Aim of the task ▸ Reproduce every line of each item below, character for character.

*** Opening of Supplied material ***

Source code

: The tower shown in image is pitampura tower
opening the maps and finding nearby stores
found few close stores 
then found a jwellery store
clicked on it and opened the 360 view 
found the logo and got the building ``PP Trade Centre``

*** Close of Supplied material ***

Your response ▸
Source code

: The tower shown in image is pitampura tower
opening the maps and finding nearby stores
found few close stores 
then found a jwellery store
clicked on it and opened the 360 view 
found the logo and got the building ``PP Trade Centre``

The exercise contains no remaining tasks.